Tarrin glared at her again.

"I may not be your bond-mother anymore, but I know you, Tarrin. I know you better than you think. Look me in the eye and deny that you feel anything for me."

He couldn't do that, so he simply looked away from her.

"That's what I thought," Jesmind chuckled. "Don't worry, Tarrin. Anger is natural for our kind. I've tried to kill my own mother, and I meant it at the time. It keeps our relationships invigorating." She put a paw on his forearm. "You'll come to realize that I did what was best for Jasana at the time, and that I'm sorry that it hurt you," she said gently. "Believe me, it was the last thing I wanted to do, but I couldn't think of any other way to protect Jasana."

"I, I don't know, Jesmind," he said gruffly.

"Just sleep on it, Tarrin," she said. "Stay with us tonight. Get to know your daughter. I promise you, you won't feel so angry in the morning."

Jasana padded out from the room and immediately set herself in front of her father, arms out expectantly.

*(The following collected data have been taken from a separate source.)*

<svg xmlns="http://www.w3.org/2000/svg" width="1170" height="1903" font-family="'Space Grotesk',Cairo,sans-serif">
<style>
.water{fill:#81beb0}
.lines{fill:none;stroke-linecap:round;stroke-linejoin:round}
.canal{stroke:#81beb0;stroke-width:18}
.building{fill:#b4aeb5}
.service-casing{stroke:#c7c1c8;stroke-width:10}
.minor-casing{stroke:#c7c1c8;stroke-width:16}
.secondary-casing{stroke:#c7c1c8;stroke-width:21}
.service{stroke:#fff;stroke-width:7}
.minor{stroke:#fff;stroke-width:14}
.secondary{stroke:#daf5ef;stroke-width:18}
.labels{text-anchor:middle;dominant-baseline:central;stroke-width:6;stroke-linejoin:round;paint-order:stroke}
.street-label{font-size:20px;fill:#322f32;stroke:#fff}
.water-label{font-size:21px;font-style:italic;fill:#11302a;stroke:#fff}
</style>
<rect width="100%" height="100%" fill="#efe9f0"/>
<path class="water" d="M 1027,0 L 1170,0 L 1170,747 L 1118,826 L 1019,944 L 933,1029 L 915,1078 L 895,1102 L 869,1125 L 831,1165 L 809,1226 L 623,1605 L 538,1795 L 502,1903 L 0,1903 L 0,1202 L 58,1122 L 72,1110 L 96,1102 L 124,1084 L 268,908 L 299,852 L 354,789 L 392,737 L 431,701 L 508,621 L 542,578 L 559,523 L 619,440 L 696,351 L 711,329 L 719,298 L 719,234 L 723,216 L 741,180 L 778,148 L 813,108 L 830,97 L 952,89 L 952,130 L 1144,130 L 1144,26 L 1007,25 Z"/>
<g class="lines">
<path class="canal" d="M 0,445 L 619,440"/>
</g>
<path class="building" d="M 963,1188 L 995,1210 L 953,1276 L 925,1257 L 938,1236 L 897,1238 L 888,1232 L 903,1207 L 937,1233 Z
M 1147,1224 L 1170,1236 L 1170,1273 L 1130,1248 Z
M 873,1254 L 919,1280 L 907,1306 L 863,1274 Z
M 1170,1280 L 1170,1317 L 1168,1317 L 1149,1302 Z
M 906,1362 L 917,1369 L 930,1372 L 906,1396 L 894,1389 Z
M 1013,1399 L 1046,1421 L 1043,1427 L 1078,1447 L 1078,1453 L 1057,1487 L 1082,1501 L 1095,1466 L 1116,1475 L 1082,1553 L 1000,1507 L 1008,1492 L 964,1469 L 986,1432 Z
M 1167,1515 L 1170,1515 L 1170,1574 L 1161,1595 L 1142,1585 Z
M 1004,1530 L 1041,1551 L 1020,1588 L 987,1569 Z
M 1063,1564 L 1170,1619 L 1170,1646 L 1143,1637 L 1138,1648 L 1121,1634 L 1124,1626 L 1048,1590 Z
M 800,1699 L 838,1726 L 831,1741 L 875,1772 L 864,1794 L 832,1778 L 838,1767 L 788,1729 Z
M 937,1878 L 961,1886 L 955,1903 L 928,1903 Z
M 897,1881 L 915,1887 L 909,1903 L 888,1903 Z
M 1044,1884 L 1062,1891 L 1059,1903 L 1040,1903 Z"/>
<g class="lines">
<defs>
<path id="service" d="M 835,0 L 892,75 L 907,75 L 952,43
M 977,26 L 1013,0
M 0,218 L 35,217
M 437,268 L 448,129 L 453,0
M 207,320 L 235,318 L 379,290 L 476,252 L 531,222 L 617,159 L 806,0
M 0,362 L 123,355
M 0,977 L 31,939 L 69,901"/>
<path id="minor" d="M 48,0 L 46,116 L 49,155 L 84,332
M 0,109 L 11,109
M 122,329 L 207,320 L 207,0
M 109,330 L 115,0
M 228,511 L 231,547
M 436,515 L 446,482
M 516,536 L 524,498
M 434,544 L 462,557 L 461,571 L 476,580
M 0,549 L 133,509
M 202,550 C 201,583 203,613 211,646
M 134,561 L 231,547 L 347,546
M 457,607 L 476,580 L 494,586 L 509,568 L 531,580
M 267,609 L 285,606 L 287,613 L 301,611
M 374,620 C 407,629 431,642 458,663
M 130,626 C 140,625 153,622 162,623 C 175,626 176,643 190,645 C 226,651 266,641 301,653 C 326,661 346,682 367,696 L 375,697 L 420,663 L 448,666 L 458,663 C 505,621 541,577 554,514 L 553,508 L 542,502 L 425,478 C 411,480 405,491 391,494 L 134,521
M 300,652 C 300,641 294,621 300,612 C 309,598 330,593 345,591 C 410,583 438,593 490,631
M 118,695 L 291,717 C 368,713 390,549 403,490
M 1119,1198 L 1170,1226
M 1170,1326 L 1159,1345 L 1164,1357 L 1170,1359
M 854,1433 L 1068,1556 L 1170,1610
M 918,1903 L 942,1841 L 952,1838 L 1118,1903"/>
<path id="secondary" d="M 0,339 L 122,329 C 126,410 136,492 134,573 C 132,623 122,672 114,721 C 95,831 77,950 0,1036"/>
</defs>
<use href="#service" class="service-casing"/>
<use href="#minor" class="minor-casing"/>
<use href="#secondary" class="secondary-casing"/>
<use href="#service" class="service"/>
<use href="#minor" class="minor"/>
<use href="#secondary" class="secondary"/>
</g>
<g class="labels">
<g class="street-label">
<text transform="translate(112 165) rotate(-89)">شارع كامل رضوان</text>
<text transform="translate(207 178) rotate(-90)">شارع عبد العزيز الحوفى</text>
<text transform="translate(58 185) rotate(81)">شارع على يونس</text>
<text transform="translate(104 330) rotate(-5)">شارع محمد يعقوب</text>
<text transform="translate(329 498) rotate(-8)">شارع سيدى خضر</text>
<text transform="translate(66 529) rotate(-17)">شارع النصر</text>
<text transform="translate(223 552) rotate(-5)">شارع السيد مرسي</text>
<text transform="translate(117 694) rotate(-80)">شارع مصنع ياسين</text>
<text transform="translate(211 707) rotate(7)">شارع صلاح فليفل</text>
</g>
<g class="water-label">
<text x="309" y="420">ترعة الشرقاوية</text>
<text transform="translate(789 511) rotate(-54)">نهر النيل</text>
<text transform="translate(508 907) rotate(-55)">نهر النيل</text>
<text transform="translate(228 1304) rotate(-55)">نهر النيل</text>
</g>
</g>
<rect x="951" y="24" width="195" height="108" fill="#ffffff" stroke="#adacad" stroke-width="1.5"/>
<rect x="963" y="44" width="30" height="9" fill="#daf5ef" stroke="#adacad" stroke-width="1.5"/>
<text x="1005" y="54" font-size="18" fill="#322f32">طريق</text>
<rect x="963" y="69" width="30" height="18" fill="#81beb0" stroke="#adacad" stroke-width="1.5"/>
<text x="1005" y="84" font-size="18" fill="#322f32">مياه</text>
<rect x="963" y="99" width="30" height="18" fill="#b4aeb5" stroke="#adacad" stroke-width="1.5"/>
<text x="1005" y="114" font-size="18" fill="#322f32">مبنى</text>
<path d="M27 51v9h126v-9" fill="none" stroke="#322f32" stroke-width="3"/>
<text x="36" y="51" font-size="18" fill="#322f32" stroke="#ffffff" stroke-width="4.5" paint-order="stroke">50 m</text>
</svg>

Tarrin reached down and picked the little girl up, holding her close to him, letting her scent and the sense of her saturate his senses. He couldn't deny the love he felt for this unexpected bundle of joy cast across his path. Despite the seething anger he felt for Jesmind at the moment, he couldn't ignore the powerful feelings that the little girl inspired in him. This was his child, his daughter, and he wanted to know her.

There would be reckoning with Jesmind later. And probably reckoning with the Goddess, who had no doubt sent him here to find them.

"So, the rabbit went down into the hole, but mama reached in and grabbed it," Jasana chattered along exuberantly. It was later that evening, and Tarrin laid on the floor where the old rug used to be, laying on the pillows with Jasana just beside him. Jesmind had quietly withdrawn from them to allow Tarrin time alone with his daughter, time to talk to her, get to know her.

He'd discovered several things about her already. She was bubbly, for one, full of energy and life, always racing around. She talked alot, which reminded him of Sarraya, chattering on about things that had great importance to a child, yet meant very little to an adult. He wasn't sure if that was normal for her, if it was just excitement at having him with her. She liked to touch people, touch things, touch everything around her. And she was very affectionate, having seemingly formed an immediate bond with her unknown father, acting like he had always been a part of her life, like it was nothing special that he had finally shown up for the first time in her life.